I have a few others I will think of.
Posted by iAmBatman
The Batcave
Member since Mar 2011
12382 posts
Posted on 8/13/13 at 2:52 pm to
headlight fluid
Posted by Langston
Member since Nov 2010
7685 posts
Posted on 8/13/13 at 2:53 pm to
buddy of mine that worked as a lineman for a phone/cable provider use to always send the new guy to go get a can of dial tone out of the truck. If they asked what it looked like he would just tell them to listen and they would know when they heard it.
Posted by CaptainsWafer
TD Platinum Member
Member since Feb 2006
58299 posts
Posted on 8/13/13 at 2:54 pm to
It's all ball bearings these days.
Posted by bodean45
Ville Platte
Member since Oct 2007
1099 posts
Posted on 8/13/13 at 2:56 pm to
quote:

In HS baseball we sent a guy to the equipment shed to look for the curve balls. He was there for a while.


HS football: Told ginger manager to go find the left-handed football. Poor thing went through every ball we had, even inflated brand new ones. Every one he brought back to coach, coach would point to the trademark symbol (R) and tell him it was another right handed football.

HS baseball: Told the same ginger manager to find the key to the batter's box.
Posted by MapGuy
I was born,I grew older,I'm here
Member since May 2010
37438 posts
Posted on 8/13/13 at 2:59 pm to
we have the new techs run an i d 10 t process on a couple of pcs to make sure they are up to speed.
Posted by Langston
Member since Nov 2010
7685 posts
Posted on 8/13/13 at 3:00 pm to
quote:

key to the batter's box.
Posted by CoastieGM
Member since Aug 2012
3185 posts
Posted on 8/13/13 at 3:00 pm to
Typical one to pull on young newbie boots on a ship. We'd send them to the Machinist tool department to get a hammerfore.
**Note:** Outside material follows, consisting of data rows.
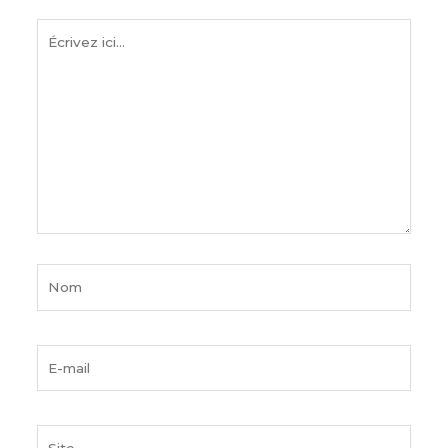
Écrivez
ici…
Nom
E-
mail
Site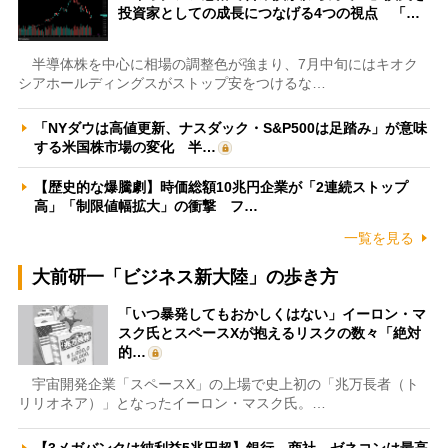
投資家としての成長につなげる4つの視点 「…
半導体株を中心に相場の調整色が強まり、7月中旬にはキオク
シアホールディングスがストップ安をつけるな…
「NYダウは高値更新、ナスダック・S&P500は足踏み」が意味
する米国株市場の変化 半…
【歴史的な爆騰劇】時価総額10兆円企業が「2連続ストップ
高」「制限値幅拡大」の衝撃 フ…
一覧を見る
大前研一「ビジネス新大陸」の歩き方
「いつ暴発してもおかしくはない」イーロン・マ
スク氏とスペースXが抱えるリスクの数々「絶対
的…
宇宙開発企業「スペースX」の上場で史上初の「兆万長者（ト
リリオネア）」となったイーロン・マスク氏。…
【3メガバンクは純利益5兆円超】銀行、商社、ゼネコンは最高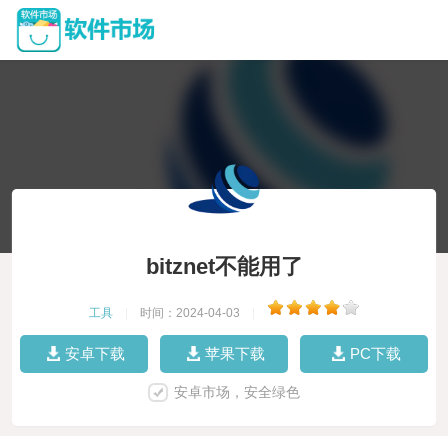
bitznet不能用了
工具
|
时间：2024-04-03
|
安卓下载
苹果下载
PC下载
安卓市场，安全绿色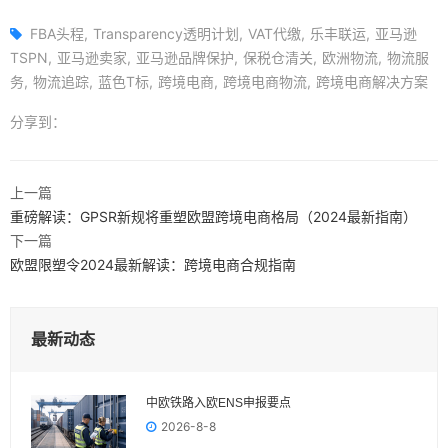
FBA头程
Transparency透明计划
VAT代缴
乐丰联运
亚马逊
TSPN
亚马逊卖家
亚马逊品牌保护
保税仓清关
欧洲物流
物流服
务
物流追踪
蓝色T标
跨境电商
跨境电商物流
跨境电商解决方案
分享到：
上一篇
重磅解读：GPSR新规将重塑欧盟跨境电商格局（2024最新指南）
下一篇
欧盟限塑令2024最新解读：跨境电商合规指南
最新动态
中欧铁路入欧ENS申报要点
2026-8-8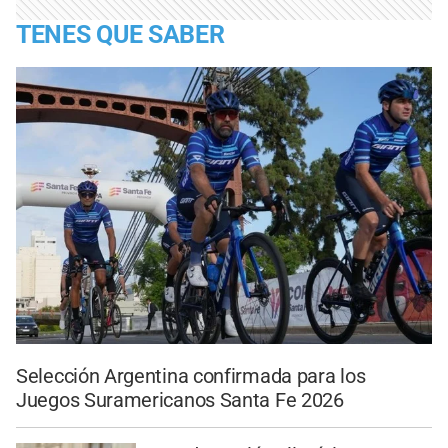
TENES QUE SABER
Selección Argentina confirmada para los
Juegos Suramericanos Santa Fe 2026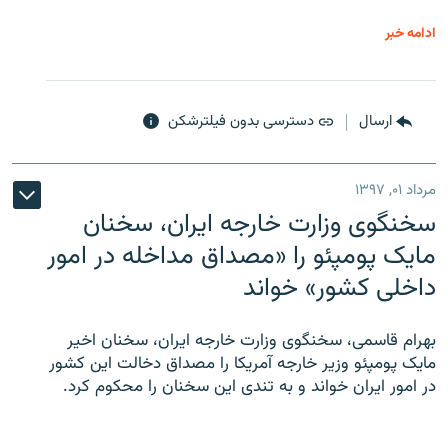
ادامه خبر
ارسال
دسترسی بدون فیلترشکن
مرداد ۰۱, ۱۳۹۷
سخنگوی وزارت خارجه ایران، سخنان
مایک پومپئو را «مصداق مداخله در امور
داخلی کشور» خواند
بهرام قاسمی، سخنگوی وزارت خارجه ایران، سخنان اخیر
مایک پومپئو وزیر خارجه آمریکا را مصداق دخالت این کشور
در امور ایران خواند و به تندی این سخنان را محکوم کرد.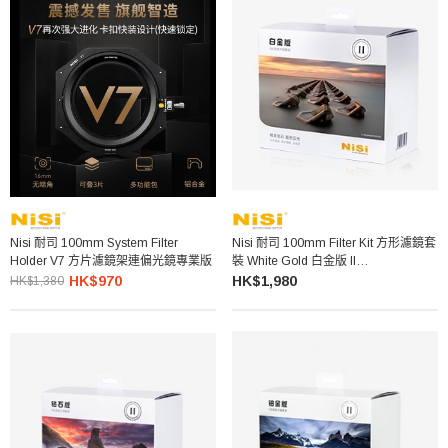
Nisi 耐司 100mm System Filter
Nisi 耐司 100mm Filter Kit 方形濾鏡套
Holder V7 方片濾鏡架連偏光鏡專業版
裝 White Gold 白金版 II
(GND8+ND1000+便攜包)
HK$970
HK$1,980
HK$1,380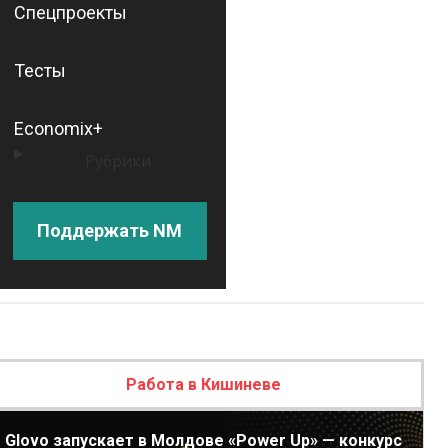
Спецпроекты
Тесты
Economix+
Рубрики
Поддержать NM
Работа в Кишиневе
Glovo запускает в Молдове «Power Up» — конкурс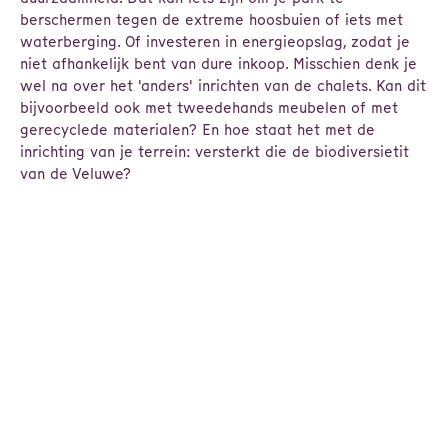
berschermen tegen de extreme hoosbuien of iets met
waterberging. Of investeren in energieopslag, zodat je
niet afhankelijk bent van dure inkoop. Misschien denk je
wel na over het 'anders' inrichten van de chalets. Kan dit
bijvoorbeeld ook met tweedehands meubelen of met
gerecyclede materialen? En hoe staat het met de
inrichting van je terrein: versterkt die de biodiversietit
van de Veluwe?
Dit zijn allemaal grote thema's om mee bezig te gaan.
Het hoeft tegelijk: het kan in kleine stappen.
Maar, hoe dan? En waar doe je goed aan en is passend
binnen jouw budget en op je park?
Graag gaan we hierover met je in gesprek en komen we
samen tot inzichten wat passend is bij jouw situatie.
Neem contact met ons op, zodat je we hiermee kunnen
helpen.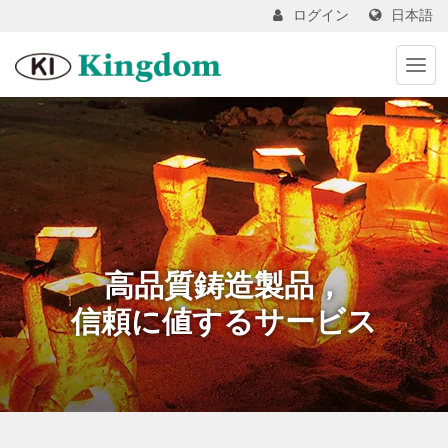
日本語
ログイン
高品質鋳造製品，
信頼に値するサービス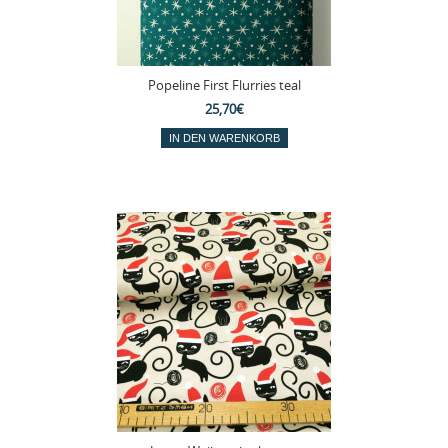
Popeline First Flurries teal
25,70€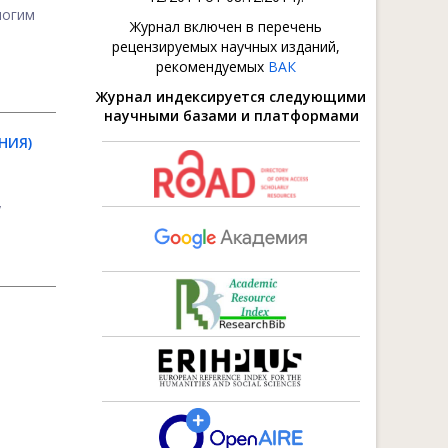
ногим
Журнал включен в перечень
рецензируемых научных изданий,
рекомендуемых
ВАК
Журнал индексируется следующими
научными базами и платформами
НИЯ)
у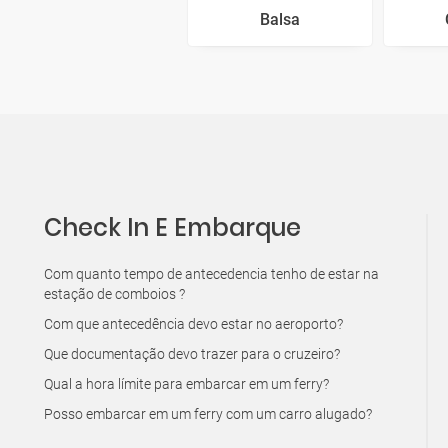
Balsa
Check In E Embarque
Com quanto tempo de antecedencia tenho de estar na
estação de comboios ?
Com que antecedência devo estar no aeroporto?
Que documentação devo trazer para o cruzeiro?
Qual a hora límite para embarcar em um ferry?
Posso embarcar em um ferry com um carro alugado?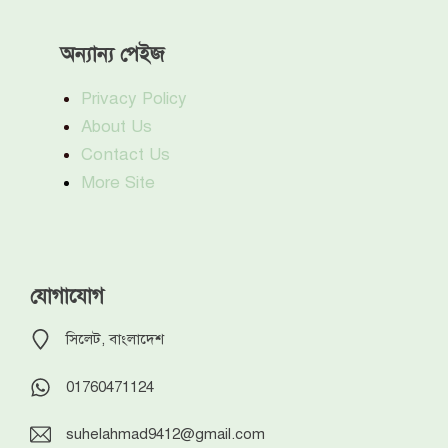
অন্যান্য পেইজ
Privacy Policy
About Us
Contact Us
More Site
যোগাযোগ
সিলেট, বাংলাদেশ
01760471124
suhelahmad9412@gmail.com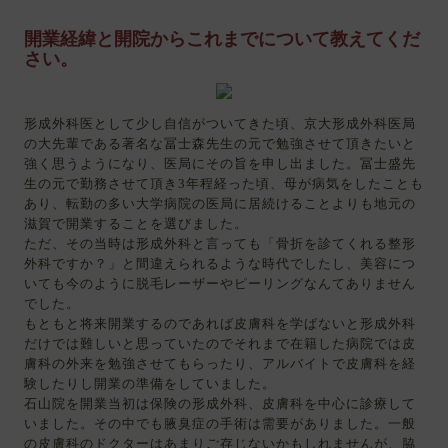
【美
容
開業経緯と開院からこれまでについて教えてくだ
外
さい。
科
医
師
形成外科医として少し自信がついてきた頃、京大形成外科医局
求
の大先輩である著名な冨士森先生の元で勉強させて頂きたいと
人・
強く思うようになり、医局にその旨を申し出ました。冨士盛先
美
生の元で勤務させて頂き3年程経った頃、母が病気をしたことも
容
あり、転勤の多い大学病院の医局に居続けることよりも地元の
皮
滋賀で開業することを選びました。
膚
ただ、その当時は形成外科と言っても「骨折を診てくれる整形
科
外科ですか？」と間違えられるような時代でしたし、美容につ
医
いても今のように脱毛レーザーやピーリングなんてありません
師
でした。
求
もともと将来開業するのであれば皮膚科を学ばないと形成外科
人・
だけでは難しいと思っていたのでそれまで在籍した病院では皮
美
膚科の外来を勉強させてもらったり、アルバイトで皮膚科を経
容
験したりし開業の準備をしていました。
ク
石山院を開業当初は保険の形成外科、皮膚科を中心に診療して
リ
いました。その中でも腋臭症の手術は需要がありました。一般
ニ
の皮膚科のドクターはあまりご存じないかもしれませんが、脇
Everyone on the ship knew this gag, so the Machinist would scream at the boot for bothering him, and then refer him to another department, who would scream at him and refer him to another department, and so on, and so on.

This would continue until the newbie finally asked someone, "What's a hammerfore?"

At which they're told, "To hit a fricking nail with you frickin' moron," and then scream at them some more for being stupid.